Net-based approaches are discussed in [1]-[7],[15],[16]. In some net-based algorithms, weights are assigned to nets to reflect the criticality of paths which may be determined by a timing verifier statically or dynamically. In other net-based approaches, a pre-timing analysis may be used to derive maximum bounds on the sizes of the nets. The problem with net-based approaches is that there is no guarantee that fixing bounds for a set of nets will not make another set of paths critical and individual net bounds may be overconstraining.

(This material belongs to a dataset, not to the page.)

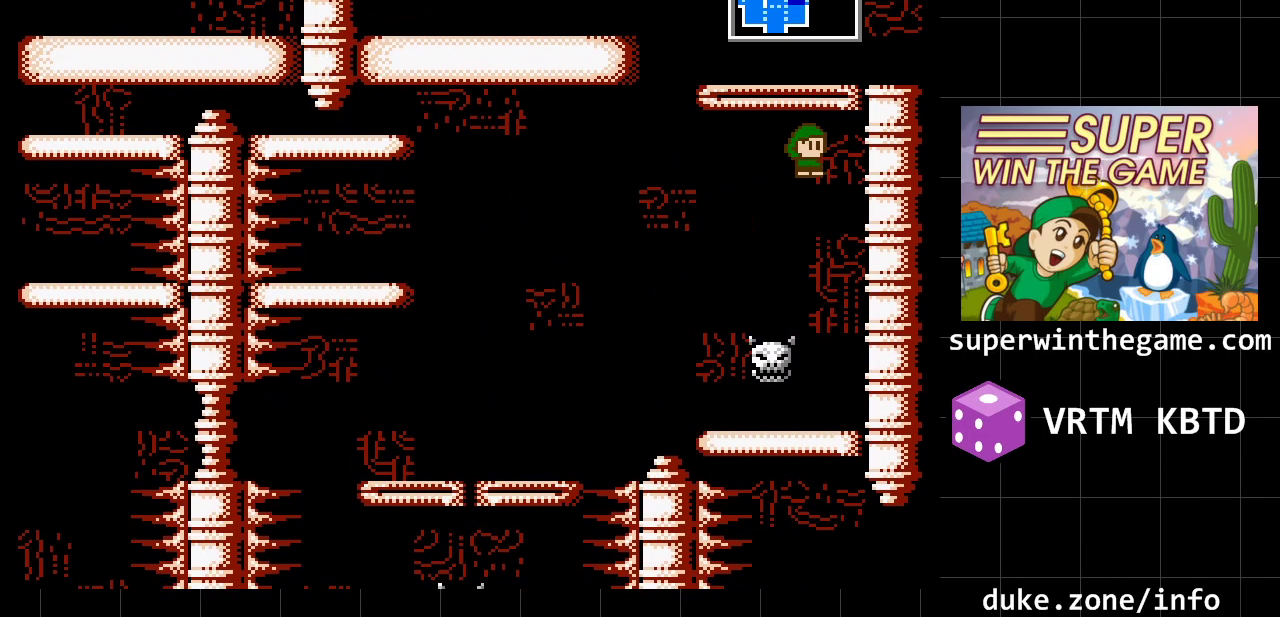
{"buttons": [], "events": [[17, "A", "up"], [217, "A", "down"], [367, "DPAD_RIGHT", "up"], [433, "A", "up"]]}
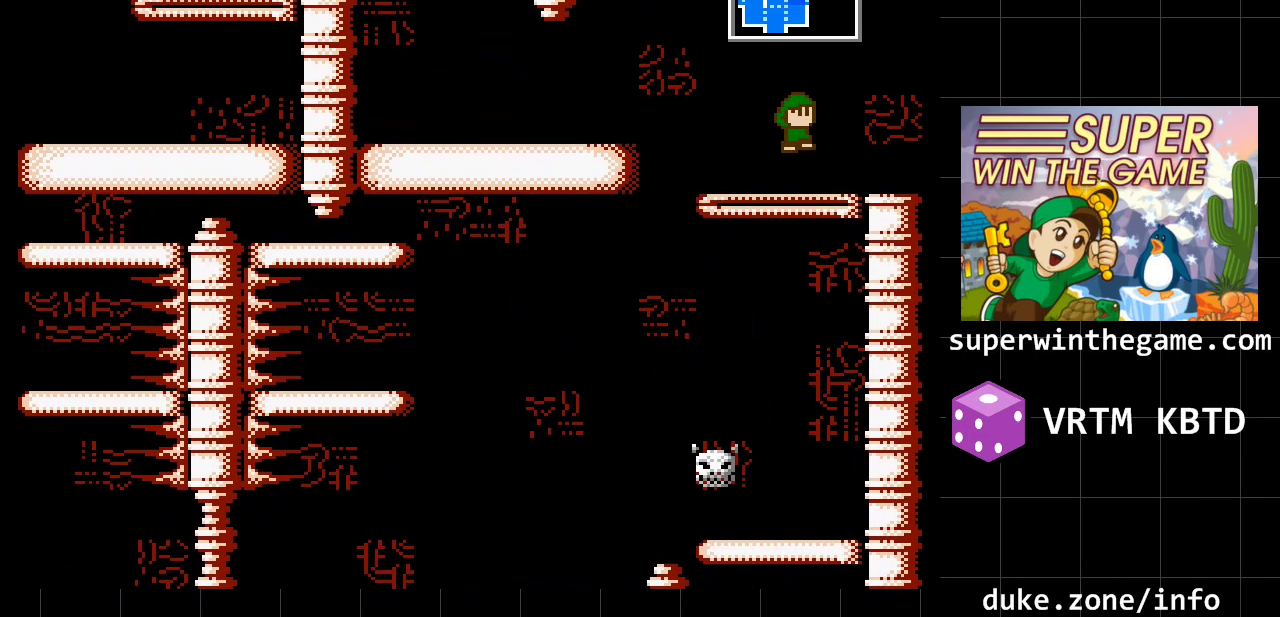
{"buttons": ["DPAD_RIGHT"], "events": [[33, "A", "down"], [67, "DPAD_RIGHT", "down"], [150, "A", "up"]]}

In path-based approaches like [11], the path nature of timing constraints and the physical representation of the IC are unified in a single formulation. However the problem with the approach of [11] is that it takes too long even on moderate-sized examples. The authors of [14] use a constructive method of placing gates sequentially, with a cost function that tries to capture timing behavior, but cannot guarantee satisfaction of the timing model. In [16], the authors defines regions for critical paths in which all the modules on the paths must be placed, and then use constructive placement. This method also can not guarantee the satisfaction of timing constraints and suffers from the sequential nature of constructive placement.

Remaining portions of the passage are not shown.